**EXERCISE REQUIREMENTS**
Pull each line holding the word "Giai" from the data.
___ EXTRACTED INFORMATION
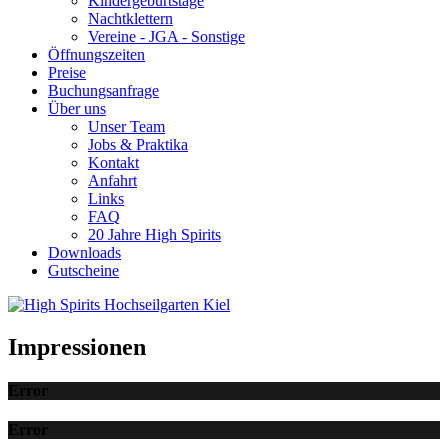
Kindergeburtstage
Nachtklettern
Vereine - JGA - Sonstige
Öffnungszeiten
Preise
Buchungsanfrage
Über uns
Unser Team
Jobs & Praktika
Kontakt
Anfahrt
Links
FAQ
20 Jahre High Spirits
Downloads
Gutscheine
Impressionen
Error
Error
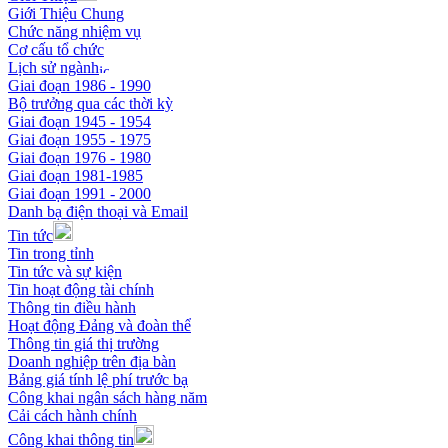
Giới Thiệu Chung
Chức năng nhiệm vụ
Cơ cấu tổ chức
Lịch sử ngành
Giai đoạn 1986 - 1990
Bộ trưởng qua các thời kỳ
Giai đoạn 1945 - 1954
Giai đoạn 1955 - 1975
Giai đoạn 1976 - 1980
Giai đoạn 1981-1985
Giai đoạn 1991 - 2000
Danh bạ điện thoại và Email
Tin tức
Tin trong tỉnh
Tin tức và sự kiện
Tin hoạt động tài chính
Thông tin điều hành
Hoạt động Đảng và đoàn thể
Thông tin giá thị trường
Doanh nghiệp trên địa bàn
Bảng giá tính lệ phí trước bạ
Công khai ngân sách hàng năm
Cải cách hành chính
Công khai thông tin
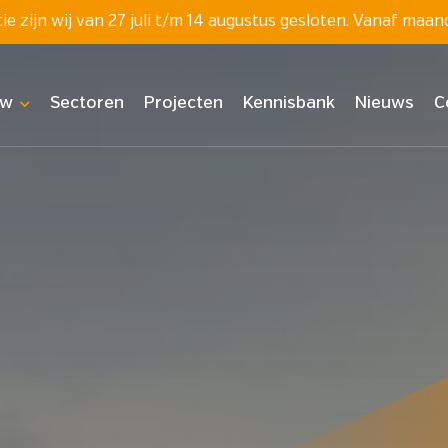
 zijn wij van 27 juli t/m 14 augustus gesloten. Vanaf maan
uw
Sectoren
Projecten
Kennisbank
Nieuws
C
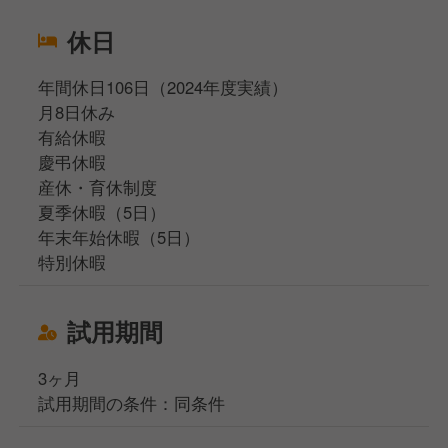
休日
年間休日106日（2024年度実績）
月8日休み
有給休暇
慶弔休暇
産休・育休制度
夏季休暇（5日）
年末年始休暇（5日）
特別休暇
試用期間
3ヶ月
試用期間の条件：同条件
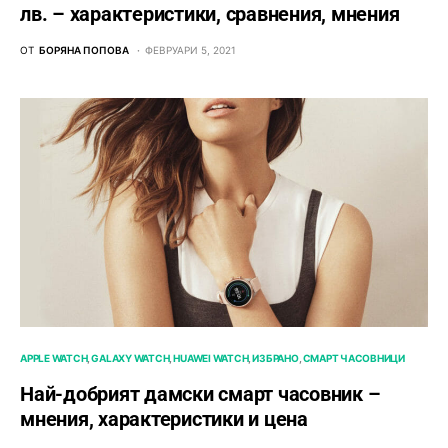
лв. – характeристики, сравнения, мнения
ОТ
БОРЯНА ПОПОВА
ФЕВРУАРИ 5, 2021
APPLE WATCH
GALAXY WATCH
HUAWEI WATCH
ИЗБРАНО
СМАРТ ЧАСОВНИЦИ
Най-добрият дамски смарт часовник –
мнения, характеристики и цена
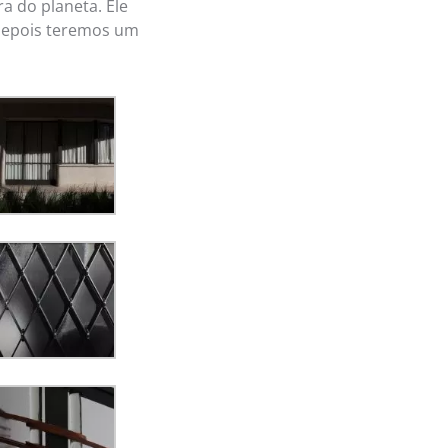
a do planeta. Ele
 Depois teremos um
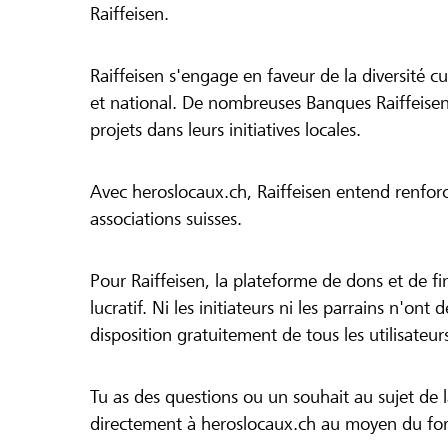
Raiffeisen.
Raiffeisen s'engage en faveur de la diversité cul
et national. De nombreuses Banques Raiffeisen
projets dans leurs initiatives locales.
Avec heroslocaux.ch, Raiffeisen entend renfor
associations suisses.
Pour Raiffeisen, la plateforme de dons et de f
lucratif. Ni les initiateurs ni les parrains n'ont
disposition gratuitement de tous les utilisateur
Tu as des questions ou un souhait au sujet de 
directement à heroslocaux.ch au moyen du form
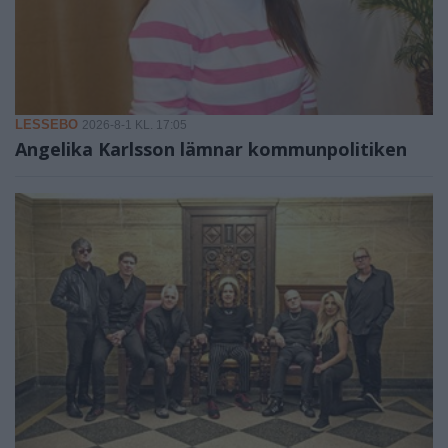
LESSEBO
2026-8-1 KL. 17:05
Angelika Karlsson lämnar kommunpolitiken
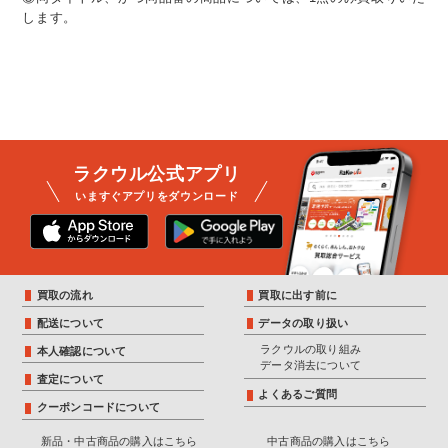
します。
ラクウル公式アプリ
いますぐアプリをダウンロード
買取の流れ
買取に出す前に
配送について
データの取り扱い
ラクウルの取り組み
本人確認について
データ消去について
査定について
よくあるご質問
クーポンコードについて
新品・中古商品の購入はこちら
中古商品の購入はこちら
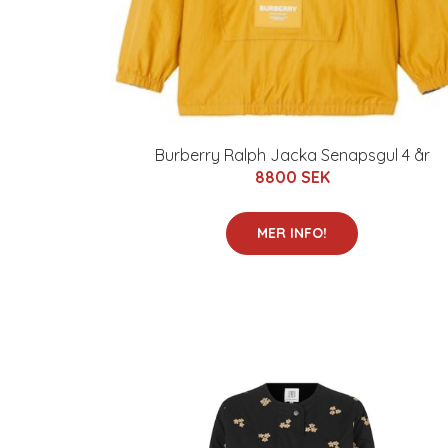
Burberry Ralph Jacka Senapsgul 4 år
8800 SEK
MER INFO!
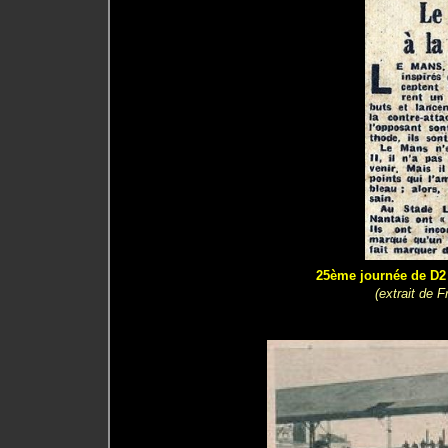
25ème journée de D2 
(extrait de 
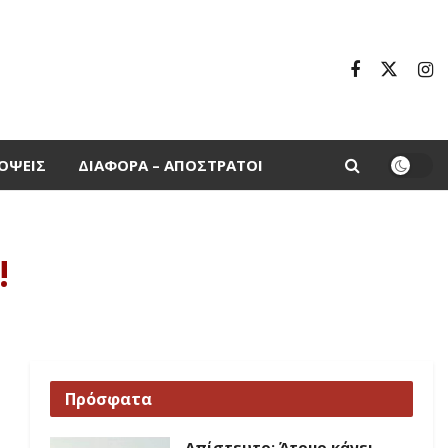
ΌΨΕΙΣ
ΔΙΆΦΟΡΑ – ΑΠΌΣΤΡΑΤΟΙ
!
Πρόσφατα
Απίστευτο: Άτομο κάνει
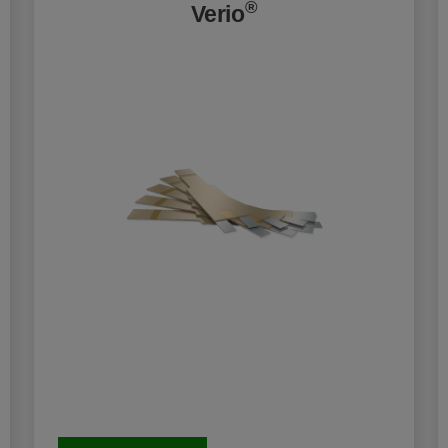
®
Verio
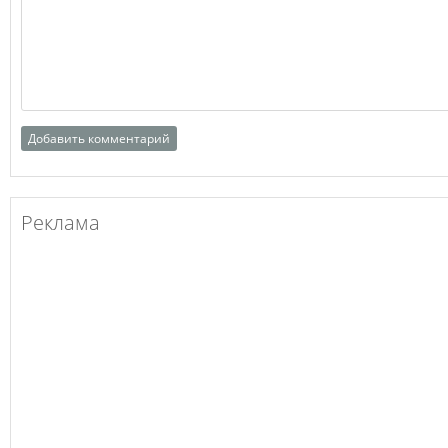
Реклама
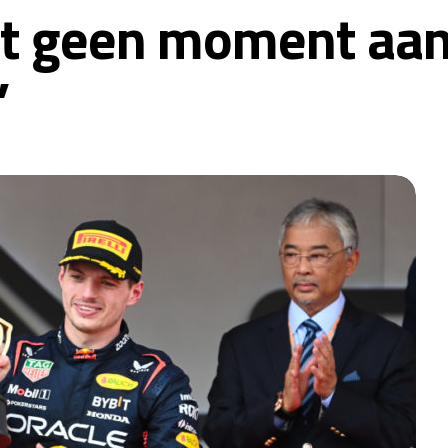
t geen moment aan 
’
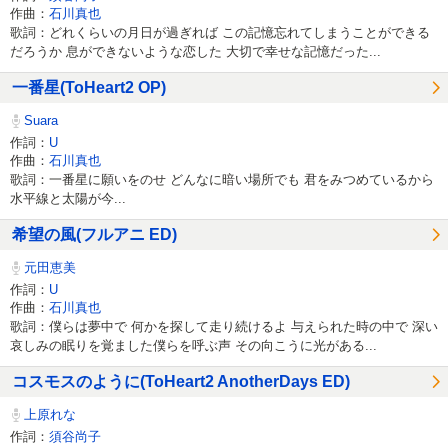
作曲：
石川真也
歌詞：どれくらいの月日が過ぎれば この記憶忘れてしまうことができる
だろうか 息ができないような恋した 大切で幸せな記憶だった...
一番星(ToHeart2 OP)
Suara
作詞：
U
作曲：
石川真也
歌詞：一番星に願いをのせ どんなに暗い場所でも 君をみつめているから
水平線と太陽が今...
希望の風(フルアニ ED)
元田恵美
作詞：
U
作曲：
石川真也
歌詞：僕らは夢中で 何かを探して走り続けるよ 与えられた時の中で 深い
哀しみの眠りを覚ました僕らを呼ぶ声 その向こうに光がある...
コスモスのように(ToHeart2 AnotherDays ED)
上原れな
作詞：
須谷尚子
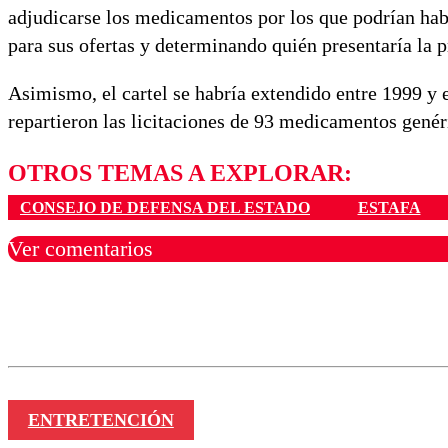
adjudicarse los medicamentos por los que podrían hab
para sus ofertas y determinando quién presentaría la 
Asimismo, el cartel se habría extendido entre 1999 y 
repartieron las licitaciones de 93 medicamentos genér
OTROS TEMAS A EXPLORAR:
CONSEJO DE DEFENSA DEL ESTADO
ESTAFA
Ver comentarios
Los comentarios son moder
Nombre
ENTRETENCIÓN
______
**FINISHED TASK**
Giai đoạn 1986 - 1990
Giai đoạn 1945 - 1954
Giai đoạn 1955 - 1975
Giai đoạn 1976 - 1980
Giai đoạn 1981-1985
Giai đoạn 1991 - 2000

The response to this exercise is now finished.